Lamenta Rico que en este perfil binario rígido (topo/iconofilia del terror, topo/iconofobia de la victoria) es en el que ahonda la Ley del 2022 que, en lugar de corregirlo retomando el espíritu ilustrado del decreto de 1793, lo asume y, prevaleciendo sobre la Ley de Patrimonio, retira los monumentos y vestigios de los vencedores de los espacios públicos. Señala con ironía no solo las contradicciones de la aplicación de una ley que, por ejemplo, no destruye los monumentos retirados, sino que los almacena “con lo que reconoce su valor histórico documental” (p.73) o el absurdo de pensar que la historia fuese reversible “recurriendo al paisajismo” (p.121); sino también, y de manera fundamental el daño que supone para el desarrollo de una sociedad democrática, plural, respetuosa y diversa que no tenga que ocultar su pasado sino que pueda mirarlo de frente con madurez. La gran variedad de formas de intervención en los monumentos que permitan “imbricar la memoria y la historia, sobreponer las inquietudes del presente a los hechos del pasado sin tratar de ocultarlos” (p.136) queda ilustrada con ejemplos muy interesantes y originales, aunque, como lamenta Rico, llama la atención que tan solo uno de ellos es en nuestro país.

::::::::::

Según el texto sobre los monumentos y la Ley del 2022, ¿qué hace esa ley con los monumentos retirados en lugar de destruirlos? Los registros proceden de una fuente distinta.

::::::::::

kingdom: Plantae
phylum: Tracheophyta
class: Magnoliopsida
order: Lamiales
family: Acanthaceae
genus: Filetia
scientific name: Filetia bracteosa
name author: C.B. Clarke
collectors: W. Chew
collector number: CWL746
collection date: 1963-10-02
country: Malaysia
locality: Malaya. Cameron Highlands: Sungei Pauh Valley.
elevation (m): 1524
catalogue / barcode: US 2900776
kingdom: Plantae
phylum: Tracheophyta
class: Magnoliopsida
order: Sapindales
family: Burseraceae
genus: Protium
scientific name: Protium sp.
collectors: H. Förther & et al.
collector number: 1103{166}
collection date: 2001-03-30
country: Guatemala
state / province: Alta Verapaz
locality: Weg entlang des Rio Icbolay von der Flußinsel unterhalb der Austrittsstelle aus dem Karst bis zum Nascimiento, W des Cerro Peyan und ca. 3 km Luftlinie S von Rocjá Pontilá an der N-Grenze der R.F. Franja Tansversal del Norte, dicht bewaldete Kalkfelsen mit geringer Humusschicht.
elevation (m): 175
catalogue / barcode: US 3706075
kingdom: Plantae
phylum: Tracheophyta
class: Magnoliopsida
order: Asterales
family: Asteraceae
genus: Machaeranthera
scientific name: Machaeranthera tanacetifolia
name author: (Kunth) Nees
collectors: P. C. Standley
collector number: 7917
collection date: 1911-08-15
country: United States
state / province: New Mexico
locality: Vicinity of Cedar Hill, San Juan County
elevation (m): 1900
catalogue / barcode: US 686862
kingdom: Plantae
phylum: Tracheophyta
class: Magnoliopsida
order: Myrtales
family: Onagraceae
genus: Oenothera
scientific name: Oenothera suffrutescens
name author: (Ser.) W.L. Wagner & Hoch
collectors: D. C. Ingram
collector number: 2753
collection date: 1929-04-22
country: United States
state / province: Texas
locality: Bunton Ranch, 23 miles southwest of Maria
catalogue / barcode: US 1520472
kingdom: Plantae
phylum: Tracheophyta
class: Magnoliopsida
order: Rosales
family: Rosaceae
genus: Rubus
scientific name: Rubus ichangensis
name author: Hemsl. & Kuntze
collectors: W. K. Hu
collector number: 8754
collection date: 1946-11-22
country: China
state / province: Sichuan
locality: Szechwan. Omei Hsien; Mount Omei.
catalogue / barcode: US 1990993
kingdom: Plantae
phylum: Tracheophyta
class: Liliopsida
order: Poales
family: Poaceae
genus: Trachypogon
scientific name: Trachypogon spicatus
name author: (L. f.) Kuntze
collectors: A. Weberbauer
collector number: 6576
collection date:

::::::::::

**SOLUCIÓN COMPLETA**
Los almacena, con lo que reconoce su valor histórico documental.